Wed 100714 熊谷の帰り、高3生に話しかけられる なぜ今井君は医学部を諦めたか | 今井宏オフィシャルブログ「風吹かば倒るの記」Powered by Ameba

Wed 100714 熊谷の帰り、高3生に話しかけられる なぜ今井君は医学部を諦めたか

 熊谷で目覚めたのが8月8日朝。日本一暑い熊谷のはずだが、この夏はどうも昨日がピークだったようで、1泊14000円、恐るべき12階のキングスイートから見おろす熊谷の風景は、すでに何となくどこか秋めいている。考えてみればいよいよ立秋を過ぎたわけで、雲が薄くかかった熊谷の空は、風の音よりもむしろ「空の色にぞ、おどろかれぬる」という風情であった。
 熊谷駅に向かう途中、熊谷校舎前をウロウロしていると「昨夜の公開授業に出られなかったのですが」という高3男子に話しかけられた。「今井先生はなぜ医学部をあきらめたのですか?」という質問なのである。この2日酔いの真っただ中、衰えたりとはいえ日本一の猛暑の真っただ中に、今を去ること数百年前の今井君の高校生時代についての質問をされるのは、なかなか苦しい話である。
 まあ、いいだろう。新幹線の発車時間まではまだ20分以上残っていたから、校舎前の路上にカバンを置いて、「なぜ医学部をあきらめたか」の長い長い話を聞かせてあげることにした。事情は余りに長い。医学部を志望したのは高2の10月。それまではカンペキな文学部志望だったのだが、ふとチェーホフだったか森鴎外だったか、加藤周一だったかもしれないが「医師でかつ文学者」の話を読んで「ならば医学部へ」とフラフラしただけの話だったのである。
ライオン
(熊谷キングアンバサダーホテルの前に現れたニャゴ姉さん)

 この選択に対する友人たちの反響は大きかった。「今井、文学部ヤメたってよ」「今井、医学部志望だってよ」のウワサはウワサを呼び、「桐島、部活ヤメたってよ」以上の反響が翌日にはすでに高校を駆け巡り、高校全体を揺るがす騒ぎになったものである(というほどのことはなかったが)。
 文学部から医学部に志望を変更した翌日に、素晴らしいタイミングで「理系文系の選択票」というものを配布された。今や医学部志望の今井君は、迷うことなく「国公立医系理系」にマルをつけて提出。選択科目は、物理・化学・日本史・世界史。ま、王道中の王道ですな。さて、これで「医師でかつ文学者」への準備は整った。
 ところが、選択票が受理され、いよいよ「国公立医系理系」のクラスに登録された瞬間から、すでに今井君は自分が医学部志望であることが信じられなくなってきた。「あれれ、何で医学部志望なんかにマルつけちゃったの?」である。幼稚園か小学校低学年ぐらいから「ボクちんは、東大の文学部に行くんだ」と信じつづけていた今井クンにとって「医学部志望の今井君」という存在自体、「あれれ、そんな存在が許されていいのだろうか」ぐらいの違和感のあるものであった。
◇ ◇ ◇
課題: 本文抜粋のうち「まあ、いいだろう。新幹線の発」から「つ文学者」への準備は整った。」までを、その両端も含めて一字一句そのまま再掲してください。

データ項目:
◇ ◇ ◇
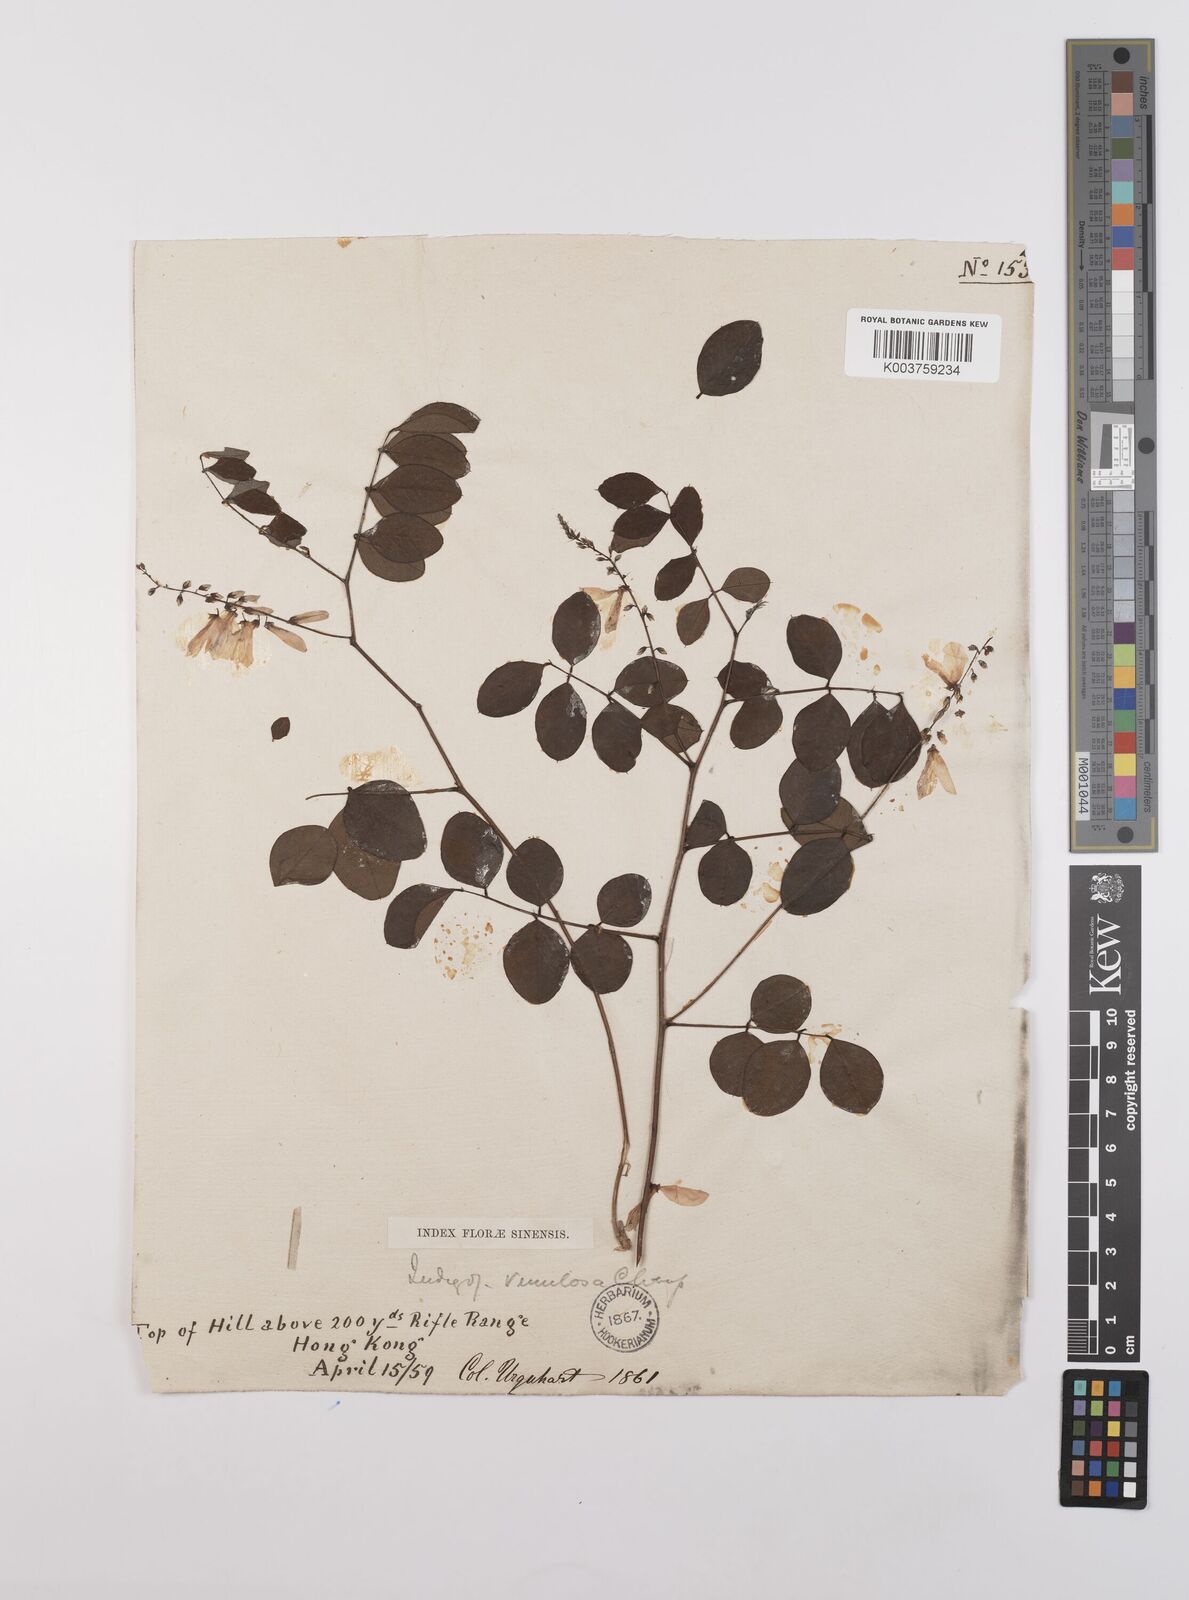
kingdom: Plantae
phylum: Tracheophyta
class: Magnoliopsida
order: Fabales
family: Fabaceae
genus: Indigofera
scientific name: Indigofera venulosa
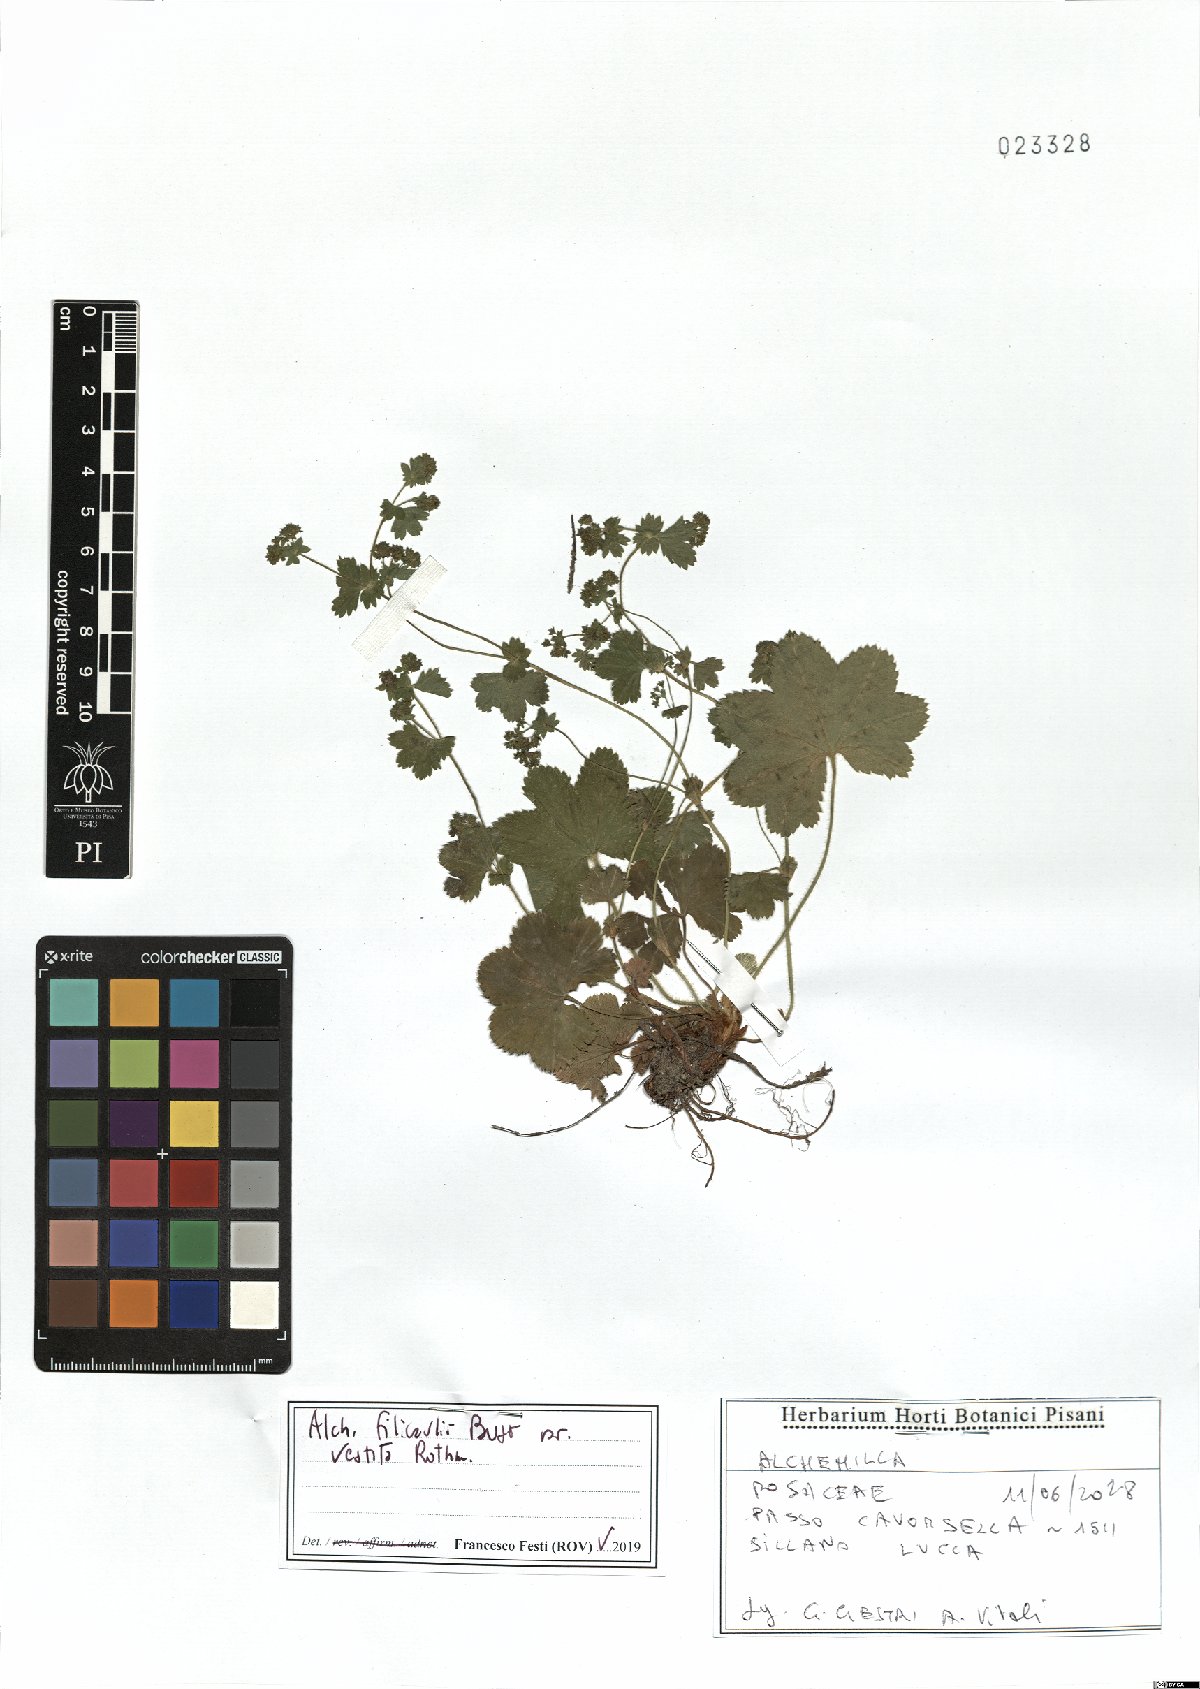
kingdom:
◇ ◇ ◇
解答:
まあ、いいだろう。新幹線の発車時間まではまだ20分以上残っていたから、校舎前の路上にカバンを置いて、「なぜ医学部をあきらめたか」の長い長い話を聞かせてあげることにした。事情は余りに長い。医学部を志望したのは高2の10月。それまではカンペキな文学部志望だったのだが、ふとチェーホフだったか森鴎外だったか、加藤周一だったかもしれないが「医師でかつ文学者」の話を読んで「ならば医学部へ」とフラフラしただけの話だったのである。
ライオン
(熊谷キングアンバサダーホテルの前に現れたニャゴ姉さん)

 この選択に対する友人たちの反響は大きかった。「今井、文学部ヤメたってよ」「今井、医学部志望だってよ」のウワサはウワサを呼び、「桐島、部活ヤメたってよ」以上の反響が翌日にはすでに高校を駆け巡り、高校全体を揺るがす騒ぎになったものである(というほどのことはなかったが)。
 文学部から医学部に志望を変更した翌日に、素晴らしいタイミングで「理系文系の選択票」というものを配布された。今や医学部志望の今井君は、迷うことなく「国公立医系理系」にマルをつけて提出。選択科目は、物理・化学・日本史・世界史。ま、王道中の王道ですな。さて、これで「医師でかつ文学者」への準備は整った。